BROOKLINE – Route 130, as it twists and winds from Nashua and Hollis to Brookline, has become “incredibly dangerous,” especially as vehicles approach the center of town, residents said.

During an informational meeting conducted by the Planning Board and the Nashua Regional Planning Commission at Town Hall Thursday night, about a dozen people said truck traffic headed for a sand and gravel operation in the north end of town has damaged their quality of life.

NRPC Executive Director Steve Williams said his organization has just started to study the road and is trying to identify the problems it’s causing for residents.

He solicited input from townspeople Thursday, but said it is still too early to discuss solutions to the traffic problems.

“We’re just getting started,” he said, adding that NRPC will update traffic counts on the road and analyze traffic speeds, driveway locations, intersection configurations and sidewalks, along with other issues, before it offers recommendations to local and state officials.

Right now, traffic counts show about 5,400 vehicles using the road each day, said Mark Archambault and Matt Waitkins of the NRPC. They said their preliminary analysis shows an increase in traffic of 2 to 4 percent a year.

But residents said they believe the increase has been more dramatic, especially in the number of the trucks using the road. The vibrations from trucks rumbling along cause shakes and rattles in historic homes in the center of town, they said, creating noise problems and making plaster fall from walls and ceilings.

“Physical damage, year after year, is being done to these homes,” said Basil Harris, who lives in one of those houses.

Helen Fenske, the town’s representative to the NRPC, said large, heavy-duty commercial trucks use the road as a “dynamically active bypass.”

The town’s municipal offices, library, churches and elementary school are all located along the road, she said, and truck traffic is making the center of town a less desirable place to live.

“Their weight, speed and noise impact seriously compromise our most desirable community values,” she wrote in a letter informing residents of Thursday’s meeting.

Other residents echoed her concerns and said the road – which is called Main Street, Proctor Hill Road, Ash Street and Broad Street as it runs from Brookline through Hollis to Nashua – has been turned into a “major highway.”

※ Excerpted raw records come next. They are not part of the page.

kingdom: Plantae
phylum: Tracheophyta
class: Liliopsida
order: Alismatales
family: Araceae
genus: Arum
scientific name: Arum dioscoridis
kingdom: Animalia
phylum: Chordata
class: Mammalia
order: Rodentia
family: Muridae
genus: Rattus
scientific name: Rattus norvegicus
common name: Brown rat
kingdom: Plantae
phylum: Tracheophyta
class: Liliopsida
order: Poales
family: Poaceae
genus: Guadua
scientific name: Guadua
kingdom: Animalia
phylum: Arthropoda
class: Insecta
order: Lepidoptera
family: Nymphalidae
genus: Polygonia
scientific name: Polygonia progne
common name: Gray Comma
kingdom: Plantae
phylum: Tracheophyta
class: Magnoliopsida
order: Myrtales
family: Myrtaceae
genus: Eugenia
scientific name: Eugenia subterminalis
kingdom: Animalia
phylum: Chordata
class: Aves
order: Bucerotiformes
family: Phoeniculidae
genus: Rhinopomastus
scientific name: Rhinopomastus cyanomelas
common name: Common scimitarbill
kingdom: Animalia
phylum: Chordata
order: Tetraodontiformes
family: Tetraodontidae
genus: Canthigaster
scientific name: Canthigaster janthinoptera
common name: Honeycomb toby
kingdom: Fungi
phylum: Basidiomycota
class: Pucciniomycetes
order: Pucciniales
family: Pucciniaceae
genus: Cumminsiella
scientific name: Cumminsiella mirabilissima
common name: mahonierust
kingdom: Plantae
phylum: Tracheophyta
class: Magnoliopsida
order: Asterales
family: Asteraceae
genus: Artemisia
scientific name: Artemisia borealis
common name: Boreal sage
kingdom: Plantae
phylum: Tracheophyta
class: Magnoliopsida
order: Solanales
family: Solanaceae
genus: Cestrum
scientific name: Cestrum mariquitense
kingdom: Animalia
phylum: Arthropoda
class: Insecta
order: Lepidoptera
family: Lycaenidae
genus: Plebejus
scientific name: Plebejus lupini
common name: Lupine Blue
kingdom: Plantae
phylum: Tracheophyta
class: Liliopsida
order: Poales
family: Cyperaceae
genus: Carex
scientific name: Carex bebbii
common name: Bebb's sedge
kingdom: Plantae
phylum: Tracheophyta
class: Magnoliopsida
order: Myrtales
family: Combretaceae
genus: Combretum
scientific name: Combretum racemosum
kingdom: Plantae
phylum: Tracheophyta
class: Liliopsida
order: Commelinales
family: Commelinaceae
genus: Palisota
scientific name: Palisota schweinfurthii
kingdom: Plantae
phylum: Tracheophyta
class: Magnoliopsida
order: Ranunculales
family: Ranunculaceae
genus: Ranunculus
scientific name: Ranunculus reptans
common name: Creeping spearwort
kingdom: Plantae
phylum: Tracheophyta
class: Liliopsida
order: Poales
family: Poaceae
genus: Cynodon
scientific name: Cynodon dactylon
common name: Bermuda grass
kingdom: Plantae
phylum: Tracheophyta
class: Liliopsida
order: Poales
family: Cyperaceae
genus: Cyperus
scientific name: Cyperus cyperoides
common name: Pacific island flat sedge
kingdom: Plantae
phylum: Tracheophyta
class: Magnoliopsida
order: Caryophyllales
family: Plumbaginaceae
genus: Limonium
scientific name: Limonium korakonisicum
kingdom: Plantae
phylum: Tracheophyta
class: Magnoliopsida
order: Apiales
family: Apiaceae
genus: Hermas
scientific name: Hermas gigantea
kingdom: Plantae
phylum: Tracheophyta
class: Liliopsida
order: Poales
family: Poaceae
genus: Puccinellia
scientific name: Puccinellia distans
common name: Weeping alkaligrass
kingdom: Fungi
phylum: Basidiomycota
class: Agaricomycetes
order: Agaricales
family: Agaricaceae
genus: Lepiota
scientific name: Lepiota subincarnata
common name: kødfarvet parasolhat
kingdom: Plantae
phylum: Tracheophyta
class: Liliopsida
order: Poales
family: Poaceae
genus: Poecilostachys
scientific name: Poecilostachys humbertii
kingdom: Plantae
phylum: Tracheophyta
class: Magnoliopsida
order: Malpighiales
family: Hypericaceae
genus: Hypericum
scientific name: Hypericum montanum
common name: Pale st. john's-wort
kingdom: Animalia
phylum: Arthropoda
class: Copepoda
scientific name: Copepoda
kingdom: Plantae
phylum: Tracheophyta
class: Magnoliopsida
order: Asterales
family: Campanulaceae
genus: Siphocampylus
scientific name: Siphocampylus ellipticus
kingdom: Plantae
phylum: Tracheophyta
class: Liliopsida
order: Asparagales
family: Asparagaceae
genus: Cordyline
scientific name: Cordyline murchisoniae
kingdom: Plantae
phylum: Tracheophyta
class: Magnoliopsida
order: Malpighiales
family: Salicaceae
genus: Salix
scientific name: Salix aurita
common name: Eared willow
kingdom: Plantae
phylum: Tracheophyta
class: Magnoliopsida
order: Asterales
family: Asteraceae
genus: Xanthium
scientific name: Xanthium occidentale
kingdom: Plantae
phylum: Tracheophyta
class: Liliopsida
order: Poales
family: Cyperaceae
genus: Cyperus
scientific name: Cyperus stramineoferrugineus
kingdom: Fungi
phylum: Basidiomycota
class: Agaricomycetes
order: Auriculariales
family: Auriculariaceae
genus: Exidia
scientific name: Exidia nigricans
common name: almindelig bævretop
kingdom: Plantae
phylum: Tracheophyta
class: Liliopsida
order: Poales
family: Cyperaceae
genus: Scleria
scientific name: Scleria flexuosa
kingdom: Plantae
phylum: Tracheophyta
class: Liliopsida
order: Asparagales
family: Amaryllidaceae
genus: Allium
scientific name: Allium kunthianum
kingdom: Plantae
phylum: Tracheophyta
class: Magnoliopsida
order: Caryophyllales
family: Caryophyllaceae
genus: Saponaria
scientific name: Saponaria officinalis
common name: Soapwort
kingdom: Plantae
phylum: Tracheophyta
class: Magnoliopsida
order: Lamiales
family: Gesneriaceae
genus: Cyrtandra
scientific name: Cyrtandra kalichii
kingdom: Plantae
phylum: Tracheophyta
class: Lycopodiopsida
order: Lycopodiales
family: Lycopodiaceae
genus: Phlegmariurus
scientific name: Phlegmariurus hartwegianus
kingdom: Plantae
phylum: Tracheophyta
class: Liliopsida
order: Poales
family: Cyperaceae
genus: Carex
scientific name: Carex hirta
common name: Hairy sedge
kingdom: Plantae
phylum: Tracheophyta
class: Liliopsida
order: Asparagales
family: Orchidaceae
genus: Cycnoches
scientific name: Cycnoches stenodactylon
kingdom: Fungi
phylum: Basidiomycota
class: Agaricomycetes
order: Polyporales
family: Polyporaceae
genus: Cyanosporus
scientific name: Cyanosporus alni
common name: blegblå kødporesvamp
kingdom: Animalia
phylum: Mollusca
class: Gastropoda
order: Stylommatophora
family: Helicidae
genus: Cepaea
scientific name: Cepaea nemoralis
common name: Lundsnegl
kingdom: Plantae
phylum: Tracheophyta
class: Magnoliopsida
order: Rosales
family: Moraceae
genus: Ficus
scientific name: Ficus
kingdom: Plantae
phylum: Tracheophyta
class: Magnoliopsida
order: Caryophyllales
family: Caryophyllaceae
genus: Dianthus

The NRPC will hold another public session when its study has been completed, Williams said. Recommendations for improvements will be forwarded to the state Department of Transportation, which would have the final say over what types of changes could be undertaken to make the road safer.

The local School Board has already asked that a signalized crosswalk be constructed near the elementary school, according to Frank Lukovits, one of the co-chairmen of the Planning Board.